The leverage block lets you set different leverage multipliers
for bull, bear, and sideways regimes (as labeled by the
trend detection block).
Shape
"risk_management": {
"leverage": {
"bull": 8,
"bear": 6,
"sideways": 4
}
}How it's applied
The engine picks the leverage matching the current trend state and sets it on the exchange before placing the entry (Binance, ByBit, BitMEX, Hyperliquid). It is clamped to your account-level max leverage first.
If Use exchange leverage setting is on, the engine does NOT set leverage at all; it inherits whatever leverage and margin mode you already configured on the venue (typically cross). This is the recommended mode for cross-margin traders, since the platform never overrides your account settings.
On futures venues (Interactive Brokers, Tradovate, TradeStation, cTrader) there is no per-order leverage knob; margin is SPAN-based per contract or set at the account level, so the leverage setting is ignored there regardless.
What leverage doesn't do
- Doesn't change your position size. Position size is decided by sizing; leverage affects margin requirement only.

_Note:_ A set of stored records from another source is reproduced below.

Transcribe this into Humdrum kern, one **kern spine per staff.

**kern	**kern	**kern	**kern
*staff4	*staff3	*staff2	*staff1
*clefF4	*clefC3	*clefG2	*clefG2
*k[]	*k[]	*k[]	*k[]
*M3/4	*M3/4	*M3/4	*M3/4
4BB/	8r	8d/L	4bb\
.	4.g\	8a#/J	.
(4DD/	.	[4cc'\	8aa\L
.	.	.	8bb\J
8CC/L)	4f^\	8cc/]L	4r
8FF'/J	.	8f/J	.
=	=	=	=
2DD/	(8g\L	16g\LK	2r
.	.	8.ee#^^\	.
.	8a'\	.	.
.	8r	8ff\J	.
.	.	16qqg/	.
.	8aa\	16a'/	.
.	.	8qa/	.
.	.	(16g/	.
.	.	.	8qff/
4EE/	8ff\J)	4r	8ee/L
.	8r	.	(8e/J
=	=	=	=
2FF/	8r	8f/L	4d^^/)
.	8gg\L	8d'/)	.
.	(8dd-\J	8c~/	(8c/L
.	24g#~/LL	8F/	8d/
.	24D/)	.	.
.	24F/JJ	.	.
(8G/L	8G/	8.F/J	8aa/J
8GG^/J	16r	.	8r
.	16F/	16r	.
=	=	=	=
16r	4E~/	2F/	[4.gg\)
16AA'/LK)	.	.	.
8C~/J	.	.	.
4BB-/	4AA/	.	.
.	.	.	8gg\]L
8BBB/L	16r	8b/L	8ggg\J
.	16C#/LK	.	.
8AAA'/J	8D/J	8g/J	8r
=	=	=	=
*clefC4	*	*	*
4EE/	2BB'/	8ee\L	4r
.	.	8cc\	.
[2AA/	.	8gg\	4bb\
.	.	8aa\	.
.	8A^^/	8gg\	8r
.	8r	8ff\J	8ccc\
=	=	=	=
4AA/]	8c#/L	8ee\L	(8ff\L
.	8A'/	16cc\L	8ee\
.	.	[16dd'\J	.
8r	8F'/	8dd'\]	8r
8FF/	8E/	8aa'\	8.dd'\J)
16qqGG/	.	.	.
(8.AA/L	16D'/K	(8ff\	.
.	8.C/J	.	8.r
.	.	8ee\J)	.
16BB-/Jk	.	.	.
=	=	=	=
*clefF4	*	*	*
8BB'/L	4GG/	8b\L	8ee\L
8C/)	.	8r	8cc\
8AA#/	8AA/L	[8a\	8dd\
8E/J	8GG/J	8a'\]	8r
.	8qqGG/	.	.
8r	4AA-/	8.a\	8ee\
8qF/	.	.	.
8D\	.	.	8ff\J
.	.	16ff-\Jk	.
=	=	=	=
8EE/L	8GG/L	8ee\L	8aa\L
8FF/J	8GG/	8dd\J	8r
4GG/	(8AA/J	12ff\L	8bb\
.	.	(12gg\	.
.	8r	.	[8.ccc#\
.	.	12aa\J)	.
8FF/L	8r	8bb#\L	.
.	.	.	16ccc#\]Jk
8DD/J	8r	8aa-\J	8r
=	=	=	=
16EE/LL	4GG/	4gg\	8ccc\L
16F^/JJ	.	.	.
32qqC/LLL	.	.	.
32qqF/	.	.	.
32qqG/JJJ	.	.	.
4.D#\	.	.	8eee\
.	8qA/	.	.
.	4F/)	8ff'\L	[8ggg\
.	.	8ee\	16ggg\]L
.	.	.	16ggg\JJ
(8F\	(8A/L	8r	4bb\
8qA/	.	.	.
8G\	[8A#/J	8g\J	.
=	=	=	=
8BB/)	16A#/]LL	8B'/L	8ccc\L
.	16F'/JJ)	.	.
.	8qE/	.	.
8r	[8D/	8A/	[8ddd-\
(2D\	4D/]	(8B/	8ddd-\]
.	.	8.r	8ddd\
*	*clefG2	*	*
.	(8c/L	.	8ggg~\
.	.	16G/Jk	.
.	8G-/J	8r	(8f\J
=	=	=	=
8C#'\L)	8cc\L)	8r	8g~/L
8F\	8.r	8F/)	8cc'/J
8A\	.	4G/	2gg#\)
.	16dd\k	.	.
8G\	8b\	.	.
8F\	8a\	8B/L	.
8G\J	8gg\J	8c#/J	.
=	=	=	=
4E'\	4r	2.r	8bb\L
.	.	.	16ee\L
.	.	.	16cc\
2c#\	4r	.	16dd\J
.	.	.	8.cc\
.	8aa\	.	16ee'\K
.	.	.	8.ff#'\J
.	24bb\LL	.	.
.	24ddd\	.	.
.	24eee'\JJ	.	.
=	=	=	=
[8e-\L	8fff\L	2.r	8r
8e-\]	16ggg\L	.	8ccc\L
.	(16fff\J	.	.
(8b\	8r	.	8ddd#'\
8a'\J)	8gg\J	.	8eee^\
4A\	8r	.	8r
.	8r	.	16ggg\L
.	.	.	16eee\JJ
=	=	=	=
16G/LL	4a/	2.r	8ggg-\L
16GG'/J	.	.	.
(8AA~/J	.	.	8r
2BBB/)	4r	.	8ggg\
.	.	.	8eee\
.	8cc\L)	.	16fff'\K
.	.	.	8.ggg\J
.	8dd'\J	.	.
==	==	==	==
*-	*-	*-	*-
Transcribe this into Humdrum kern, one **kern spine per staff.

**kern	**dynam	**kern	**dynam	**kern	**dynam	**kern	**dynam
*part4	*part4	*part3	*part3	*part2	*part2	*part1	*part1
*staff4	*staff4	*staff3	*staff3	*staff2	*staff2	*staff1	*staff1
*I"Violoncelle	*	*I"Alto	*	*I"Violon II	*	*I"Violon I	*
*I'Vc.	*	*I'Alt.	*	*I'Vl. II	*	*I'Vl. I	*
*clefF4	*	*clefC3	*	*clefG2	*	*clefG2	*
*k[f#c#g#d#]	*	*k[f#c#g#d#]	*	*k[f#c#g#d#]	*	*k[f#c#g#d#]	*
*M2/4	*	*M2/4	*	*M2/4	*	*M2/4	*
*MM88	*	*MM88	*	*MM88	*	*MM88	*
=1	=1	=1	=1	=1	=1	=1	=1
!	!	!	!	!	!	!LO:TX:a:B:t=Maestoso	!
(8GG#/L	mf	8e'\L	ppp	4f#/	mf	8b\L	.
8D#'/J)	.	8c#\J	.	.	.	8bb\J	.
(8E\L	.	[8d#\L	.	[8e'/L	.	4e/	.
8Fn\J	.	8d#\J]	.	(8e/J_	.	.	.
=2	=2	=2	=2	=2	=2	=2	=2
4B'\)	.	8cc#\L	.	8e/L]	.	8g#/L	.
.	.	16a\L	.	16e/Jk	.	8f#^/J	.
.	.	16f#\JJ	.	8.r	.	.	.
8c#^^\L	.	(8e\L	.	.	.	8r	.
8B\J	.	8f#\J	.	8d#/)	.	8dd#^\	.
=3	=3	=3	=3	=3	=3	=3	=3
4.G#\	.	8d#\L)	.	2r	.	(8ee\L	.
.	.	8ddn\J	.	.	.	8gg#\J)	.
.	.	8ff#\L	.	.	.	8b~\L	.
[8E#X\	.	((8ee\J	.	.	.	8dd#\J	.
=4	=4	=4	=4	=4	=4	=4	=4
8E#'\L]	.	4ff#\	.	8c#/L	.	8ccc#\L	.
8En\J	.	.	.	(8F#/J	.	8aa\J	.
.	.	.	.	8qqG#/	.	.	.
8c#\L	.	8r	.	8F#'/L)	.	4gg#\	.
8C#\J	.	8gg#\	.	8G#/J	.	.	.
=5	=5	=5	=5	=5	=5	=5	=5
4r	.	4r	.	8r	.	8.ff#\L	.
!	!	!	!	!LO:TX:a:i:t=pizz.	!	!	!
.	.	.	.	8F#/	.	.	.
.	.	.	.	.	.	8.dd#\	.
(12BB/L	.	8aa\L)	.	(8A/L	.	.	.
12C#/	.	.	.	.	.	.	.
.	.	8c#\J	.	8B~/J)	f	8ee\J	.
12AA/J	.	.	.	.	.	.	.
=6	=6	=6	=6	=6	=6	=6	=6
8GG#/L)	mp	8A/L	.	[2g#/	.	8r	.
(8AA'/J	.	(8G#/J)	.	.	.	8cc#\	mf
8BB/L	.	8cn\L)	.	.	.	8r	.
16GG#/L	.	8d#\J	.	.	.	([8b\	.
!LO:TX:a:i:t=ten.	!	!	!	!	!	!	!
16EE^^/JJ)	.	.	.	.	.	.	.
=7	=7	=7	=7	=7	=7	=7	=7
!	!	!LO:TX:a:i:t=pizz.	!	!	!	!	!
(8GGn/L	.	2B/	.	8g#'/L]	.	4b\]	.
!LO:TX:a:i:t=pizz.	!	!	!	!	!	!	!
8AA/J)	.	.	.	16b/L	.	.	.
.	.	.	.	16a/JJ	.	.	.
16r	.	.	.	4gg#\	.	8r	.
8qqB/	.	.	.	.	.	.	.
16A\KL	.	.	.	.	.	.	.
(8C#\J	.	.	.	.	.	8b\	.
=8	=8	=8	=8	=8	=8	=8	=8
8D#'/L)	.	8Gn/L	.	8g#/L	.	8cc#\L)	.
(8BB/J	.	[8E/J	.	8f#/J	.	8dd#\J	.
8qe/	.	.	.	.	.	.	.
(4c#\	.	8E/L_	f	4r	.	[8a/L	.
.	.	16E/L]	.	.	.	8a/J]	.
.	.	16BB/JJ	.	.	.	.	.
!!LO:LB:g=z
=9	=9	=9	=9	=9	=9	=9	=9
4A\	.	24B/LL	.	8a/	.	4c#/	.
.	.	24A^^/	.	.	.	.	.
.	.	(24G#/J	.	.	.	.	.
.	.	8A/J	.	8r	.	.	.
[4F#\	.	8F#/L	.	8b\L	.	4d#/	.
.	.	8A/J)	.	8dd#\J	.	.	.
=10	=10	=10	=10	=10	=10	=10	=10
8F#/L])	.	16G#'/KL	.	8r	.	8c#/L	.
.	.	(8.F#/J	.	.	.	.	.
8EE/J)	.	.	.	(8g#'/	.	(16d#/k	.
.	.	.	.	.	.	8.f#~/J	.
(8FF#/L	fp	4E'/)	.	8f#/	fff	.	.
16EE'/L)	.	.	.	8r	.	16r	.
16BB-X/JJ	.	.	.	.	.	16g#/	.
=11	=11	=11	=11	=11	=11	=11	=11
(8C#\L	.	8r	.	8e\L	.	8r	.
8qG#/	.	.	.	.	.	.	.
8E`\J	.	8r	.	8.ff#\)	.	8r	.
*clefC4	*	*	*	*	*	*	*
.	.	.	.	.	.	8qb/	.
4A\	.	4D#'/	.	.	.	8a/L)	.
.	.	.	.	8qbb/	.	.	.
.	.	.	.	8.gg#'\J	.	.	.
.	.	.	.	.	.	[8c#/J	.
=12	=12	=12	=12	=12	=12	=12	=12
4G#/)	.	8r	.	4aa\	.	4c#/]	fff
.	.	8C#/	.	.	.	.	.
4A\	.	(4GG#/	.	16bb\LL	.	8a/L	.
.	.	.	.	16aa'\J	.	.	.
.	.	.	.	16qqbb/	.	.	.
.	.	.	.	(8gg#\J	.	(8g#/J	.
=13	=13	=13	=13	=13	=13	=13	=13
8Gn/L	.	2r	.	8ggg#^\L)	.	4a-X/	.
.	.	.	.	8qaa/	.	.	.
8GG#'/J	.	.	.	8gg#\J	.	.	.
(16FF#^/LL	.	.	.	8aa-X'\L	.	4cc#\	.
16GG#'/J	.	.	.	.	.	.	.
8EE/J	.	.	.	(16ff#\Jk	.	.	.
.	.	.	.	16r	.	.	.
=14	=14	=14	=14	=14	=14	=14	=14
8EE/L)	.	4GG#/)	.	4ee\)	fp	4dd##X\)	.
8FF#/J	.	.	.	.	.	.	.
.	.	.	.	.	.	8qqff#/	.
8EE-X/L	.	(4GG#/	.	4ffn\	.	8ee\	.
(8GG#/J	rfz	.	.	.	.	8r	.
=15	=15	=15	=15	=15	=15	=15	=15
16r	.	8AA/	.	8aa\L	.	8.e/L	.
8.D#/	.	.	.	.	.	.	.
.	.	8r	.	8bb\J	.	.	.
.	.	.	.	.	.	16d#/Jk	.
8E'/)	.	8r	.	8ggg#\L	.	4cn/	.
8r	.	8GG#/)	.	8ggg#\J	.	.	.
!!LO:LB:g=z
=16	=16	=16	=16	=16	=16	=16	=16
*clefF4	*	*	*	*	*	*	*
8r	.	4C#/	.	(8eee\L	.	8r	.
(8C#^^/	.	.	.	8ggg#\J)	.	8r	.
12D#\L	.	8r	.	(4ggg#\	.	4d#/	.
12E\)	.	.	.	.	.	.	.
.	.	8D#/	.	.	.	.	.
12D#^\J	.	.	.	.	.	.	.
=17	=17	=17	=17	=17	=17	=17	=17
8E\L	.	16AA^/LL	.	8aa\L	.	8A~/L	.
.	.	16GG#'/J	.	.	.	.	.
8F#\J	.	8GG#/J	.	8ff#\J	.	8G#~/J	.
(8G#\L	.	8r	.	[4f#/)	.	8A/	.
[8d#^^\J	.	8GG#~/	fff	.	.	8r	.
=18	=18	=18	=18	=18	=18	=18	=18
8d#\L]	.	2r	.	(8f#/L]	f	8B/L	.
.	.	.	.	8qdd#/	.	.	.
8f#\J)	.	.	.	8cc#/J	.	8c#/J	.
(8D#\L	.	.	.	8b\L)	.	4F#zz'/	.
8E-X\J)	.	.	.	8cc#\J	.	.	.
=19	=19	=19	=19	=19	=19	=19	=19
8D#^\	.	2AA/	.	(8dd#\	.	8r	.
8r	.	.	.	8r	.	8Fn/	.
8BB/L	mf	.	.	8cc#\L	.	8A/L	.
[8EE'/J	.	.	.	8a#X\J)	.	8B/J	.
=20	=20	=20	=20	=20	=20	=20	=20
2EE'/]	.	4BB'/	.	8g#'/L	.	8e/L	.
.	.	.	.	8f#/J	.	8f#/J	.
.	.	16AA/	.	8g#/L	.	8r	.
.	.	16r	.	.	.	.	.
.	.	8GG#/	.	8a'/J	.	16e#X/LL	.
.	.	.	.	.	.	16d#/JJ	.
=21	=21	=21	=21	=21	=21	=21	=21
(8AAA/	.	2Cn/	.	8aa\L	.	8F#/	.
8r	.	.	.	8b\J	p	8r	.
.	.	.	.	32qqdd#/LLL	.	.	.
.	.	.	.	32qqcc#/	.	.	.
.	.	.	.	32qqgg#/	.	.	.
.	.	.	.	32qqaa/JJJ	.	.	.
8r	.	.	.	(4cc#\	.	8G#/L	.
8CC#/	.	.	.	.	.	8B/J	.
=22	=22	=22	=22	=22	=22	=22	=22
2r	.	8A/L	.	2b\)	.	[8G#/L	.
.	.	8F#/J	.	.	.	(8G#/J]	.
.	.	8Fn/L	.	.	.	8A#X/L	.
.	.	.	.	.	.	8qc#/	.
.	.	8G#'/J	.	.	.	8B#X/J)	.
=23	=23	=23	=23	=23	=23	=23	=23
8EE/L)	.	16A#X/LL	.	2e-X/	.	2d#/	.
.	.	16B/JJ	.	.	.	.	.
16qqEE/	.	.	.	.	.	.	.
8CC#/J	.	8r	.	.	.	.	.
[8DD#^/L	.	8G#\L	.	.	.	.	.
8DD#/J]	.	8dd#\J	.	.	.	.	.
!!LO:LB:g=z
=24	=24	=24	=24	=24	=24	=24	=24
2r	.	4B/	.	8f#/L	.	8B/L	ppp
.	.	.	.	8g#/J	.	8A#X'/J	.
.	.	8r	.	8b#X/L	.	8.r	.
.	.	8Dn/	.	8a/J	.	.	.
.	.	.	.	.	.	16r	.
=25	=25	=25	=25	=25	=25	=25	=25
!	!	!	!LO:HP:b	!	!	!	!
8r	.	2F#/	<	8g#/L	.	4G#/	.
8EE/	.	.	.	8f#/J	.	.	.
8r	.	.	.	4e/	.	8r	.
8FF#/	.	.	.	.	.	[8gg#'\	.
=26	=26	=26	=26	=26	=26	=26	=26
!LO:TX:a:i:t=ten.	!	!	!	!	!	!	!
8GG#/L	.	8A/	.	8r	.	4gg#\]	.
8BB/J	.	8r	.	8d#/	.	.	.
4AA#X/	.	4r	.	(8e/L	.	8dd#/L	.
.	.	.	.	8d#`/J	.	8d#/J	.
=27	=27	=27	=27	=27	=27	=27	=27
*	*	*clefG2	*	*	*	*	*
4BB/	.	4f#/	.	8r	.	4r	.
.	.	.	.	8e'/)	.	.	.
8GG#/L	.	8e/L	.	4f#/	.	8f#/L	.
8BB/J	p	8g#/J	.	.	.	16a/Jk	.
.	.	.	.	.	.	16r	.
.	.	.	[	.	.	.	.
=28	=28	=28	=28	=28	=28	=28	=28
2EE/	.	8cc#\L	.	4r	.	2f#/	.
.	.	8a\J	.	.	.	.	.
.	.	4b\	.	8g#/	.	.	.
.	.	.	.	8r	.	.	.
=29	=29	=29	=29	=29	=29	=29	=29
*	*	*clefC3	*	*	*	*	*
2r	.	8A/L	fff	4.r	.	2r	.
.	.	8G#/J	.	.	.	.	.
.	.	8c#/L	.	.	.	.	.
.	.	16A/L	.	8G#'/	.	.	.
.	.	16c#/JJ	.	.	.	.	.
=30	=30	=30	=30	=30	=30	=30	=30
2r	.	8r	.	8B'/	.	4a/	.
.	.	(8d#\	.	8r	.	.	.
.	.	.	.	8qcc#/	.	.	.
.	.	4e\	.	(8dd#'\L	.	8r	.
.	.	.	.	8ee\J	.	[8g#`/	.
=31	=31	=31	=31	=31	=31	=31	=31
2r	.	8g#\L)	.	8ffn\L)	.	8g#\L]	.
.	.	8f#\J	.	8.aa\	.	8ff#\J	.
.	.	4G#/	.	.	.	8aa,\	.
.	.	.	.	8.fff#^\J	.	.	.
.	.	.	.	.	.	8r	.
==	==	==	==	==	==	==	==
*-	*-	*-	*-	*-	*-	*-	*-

- Doesn't change your dollar risk. A 10x leveraged 1 BTC long has the same exposure as a 1x leveraged 1 BTC long, just different margin.
- Doesn't apply to backtests in any way that affects P&L. Leverage affects liquidation calc, which the backtest engine doesn't model.
Per-regime intent
Higher leverage in trending regimes captures more move; lower leverage in sideways regimes caps damage from chop. Calibrate against your strategy's regime-classified P&L from backtests.
Pitfalls
- Exchange caps. Each exchange has a maximum leverage. The engine clamps; check logs for "leverage capped" warnings.
- Cross vs isolated margin is separate from leverage. See Margin and leverage.